Fish provides the following general advice based on Ontario estate and real estate law. It’s important to note that laws vary in different parts of the country, so ensure your client hires a lawyer who has experience in your province. Estate law is intricate, so you need to find an experienced lawyer to help you manoeuvre through the system, Fish says.
Assuming there’s a will, as soon as the death certificate is issued, he says, the power goes to the executor. The first thing the executor must do is determine what the assets are – the value of the property and “other stuff” such as bank accounts and investments.
This is when the executor will contact a real estate agent for an appraisal. Fish says as their agent, it’s important that you have experience in handling estate sales, or at the very least, that someone in your office has the necessary experience.

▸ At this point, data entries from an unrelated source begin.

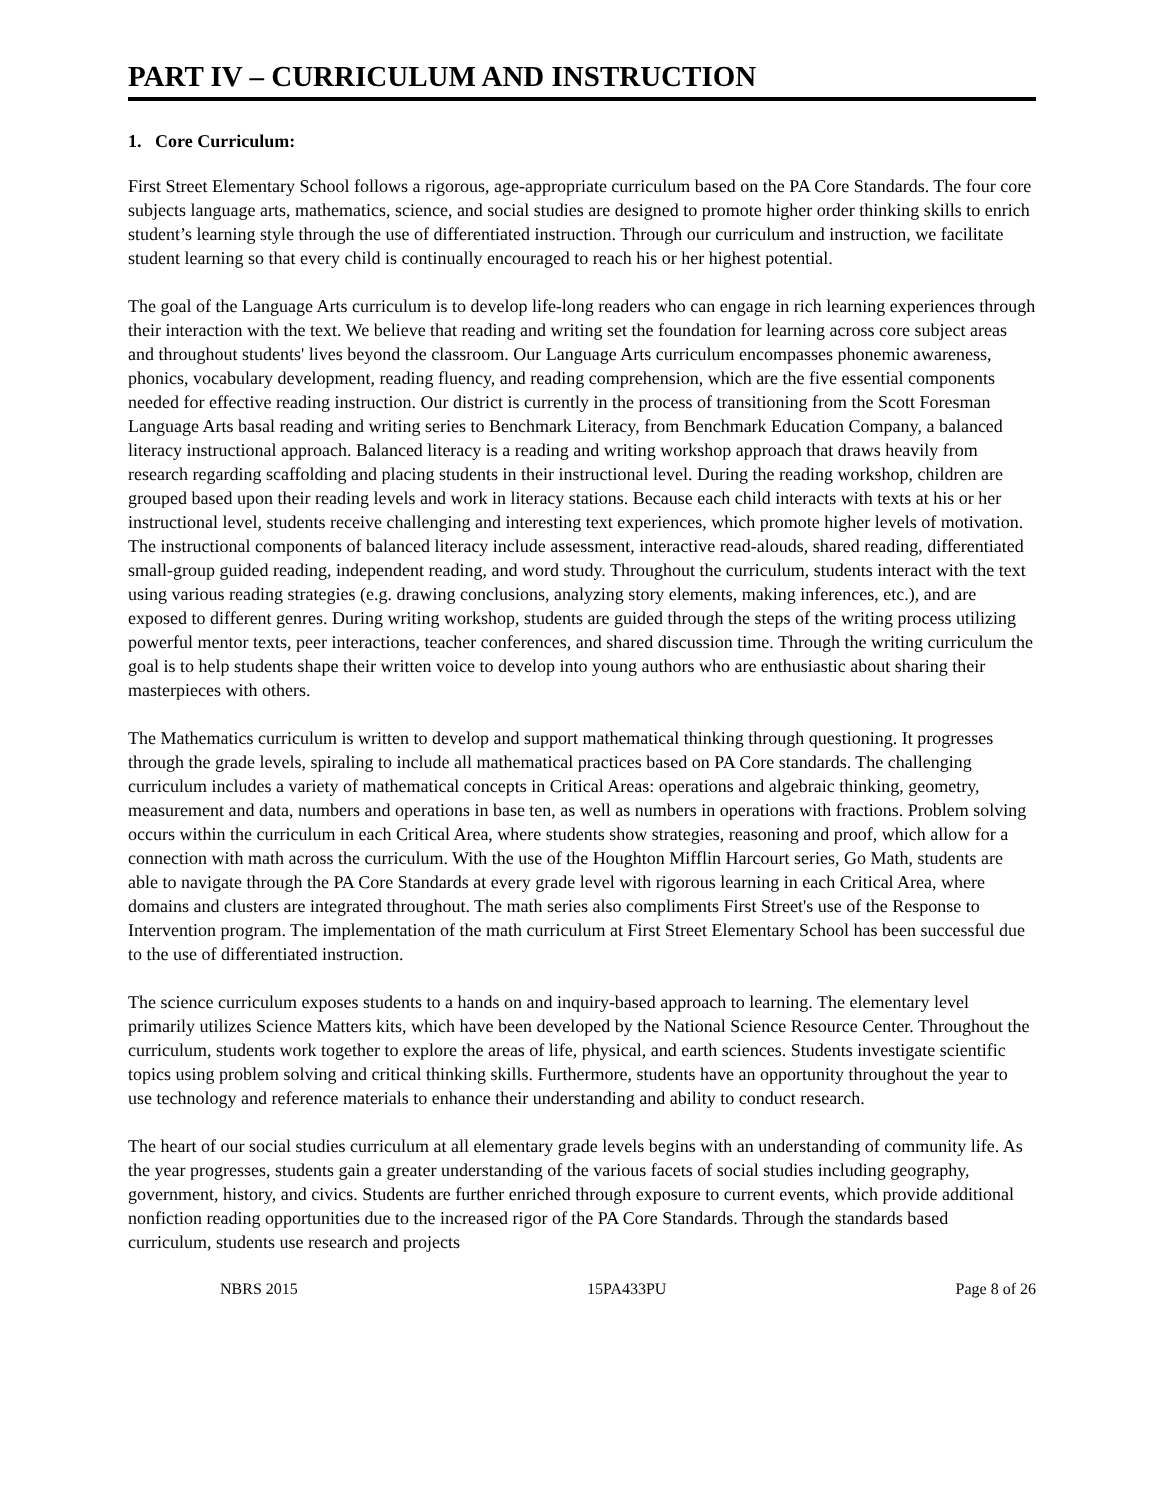PART IV – CURRICULUM AND INSTRUCTION
1. Core Curriculum:
First Street Elementary School follows a rigorous, age-appropriate curriculum based on the PA Core Standards. The four core subjects language arts, mathematics, science, and social studies are designed to promote higher order thinking skills to enrich student’s learning style through the use of differentiated instruction. Through our curriculum and instruction, we facilitate student learning so that every child is continually encouraged to reach his or her highest potential.
The goal of the Language Arts curriculum is to develop life-long readers who can engage in rich learning experiences through their interaction with the text. We believe that reading and writing set the foundation for learning across core subject areas and throughout students' lives beyond the classroom. Our Language Arts curriculum encompasses phonemic awareness, phonics, vocabulary development, reading fluency, and reading comprehension, which are the five essential components needed for effective reading instruction. Our district is currently in the process of transitioning from the Scott Foresman Language Arts basal reading and writing series to Benchmark Literacy, from Benchmark Education Company, a balanced literacy instructional approach. Balanced literacy is a reading and writing workshop approach that draws heavily from research regarding scaffolding and placing students in their instructional level. During the reading workshop, children are grouped based upon their reading levels and work in literacy stations. Because each child interacts with texts at his or her instructional level, students receive challenging and interesting text experiences, which promote higher levels of motivation. The instructional components of balanced literacy include assessment, interactive read-alouds, shared reading, differentiated small-group guided reading, independent reading, and word study. Throughout the curriculum, students interact with the text using various reading strategies (e.g. drawing conclusions, analyzing story elements, making inferences, etc.), and are exposed to different genres. During writing workshop, students are guided through the steps of the writing process utilizing powerful mentor texts, peer interactions, teacher conferences, and shared discussion time. Through the writing curriculum the goal is to help students shape their written voice to develop into young authors who are enthusiastic about sharing their masterpieces with others.
The Mathematics curriculum is written to develop and support mathematical thinking through questioning. It progresses through the grade levels, spiraling to include all mathematical practices based on PA Core standards. The challenging curriculum includes a variety of mathematical concepts in Critical Areas: operations and algebraic thinking, geometry, measurement and data, numbers and operations in base ten, as well as numbers in operations with fractions. Problem solving occurs within the curriculum in each Critical Area, where students show strategies, reasoning and proof, which allow for a connection with math across the curriculum. With the use of the Houghton Mifflin Harcourt series, Go Math, students are able to navigate through the PA Core Standards at every grade level with rigorous learning in each Critical Area, where domains and clusters are integrated throughout. The math series also compliments First Street's use of the Response to Intervention program. The implementation of the math curriculum at First Street Elementary School has been successful due to the use of differentiated instruction.
The science curriculum exposes students to a hands on and inquiry-based approach to learning. The elementary level primarily utilizes Science Matters kits, which have been developed by the National Science Resource Center. Throughout the curriculum, students work together to explore the areas of life, physical, and earth sciences. Students investigate scientific topics using problem solving and critical thinking skills. Furthermore, students have an opportunity throughout the year to use technology and reference materials to enhance their understanding and ability to conduct research.
The heart of our social studies curriculum at all elementary grade levels begins with an understanding of community life. As the year progresses, students gain a greater understanding of the various facets of social studies including geography, government, history, and civics. Students are further enriched through exposure to current events, which provide additional nonfiction reading opportunities due to the increased rigor of the PA Core Standards. Through the standards based curriculum, students use research and projects
NBRS 2015 15PA433PU Page 8 of 26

The executor will provide the appraisal and other financial information to the lawyer, who will prepare the application for probate. The time between filing for probate to the granting of probate can vary greatly, from a few weeks to six months or more, depending on the backlog. Some jurisdictions are quicker than others. (It depends on the jurisdiction where the deceased lived, not the location of the property.)
An experienced lawyer will save time, because, Fish says, the courts are picky and probate forms that are filled out incorrectly will be returned, which causes further delays.
While waiting for the granting of probate, the executor must tend to the property, ensuring the insurance is in good standing and bills are paid, Fish says. An oversight in paying utility bills, for example, could result in burst pipes and water damage if the heat is turned off in winter.
While waiting for the application for probate to be granted, the time should be spent wisely. This is the perfect time to speak to your client and come up with a plan to determine the best time to list the property for sale. Often it is 90 or 120 days before probate is expected.
Fish says properties can be listed any time during probate, but the listing agent should be aware of the delay due to probate.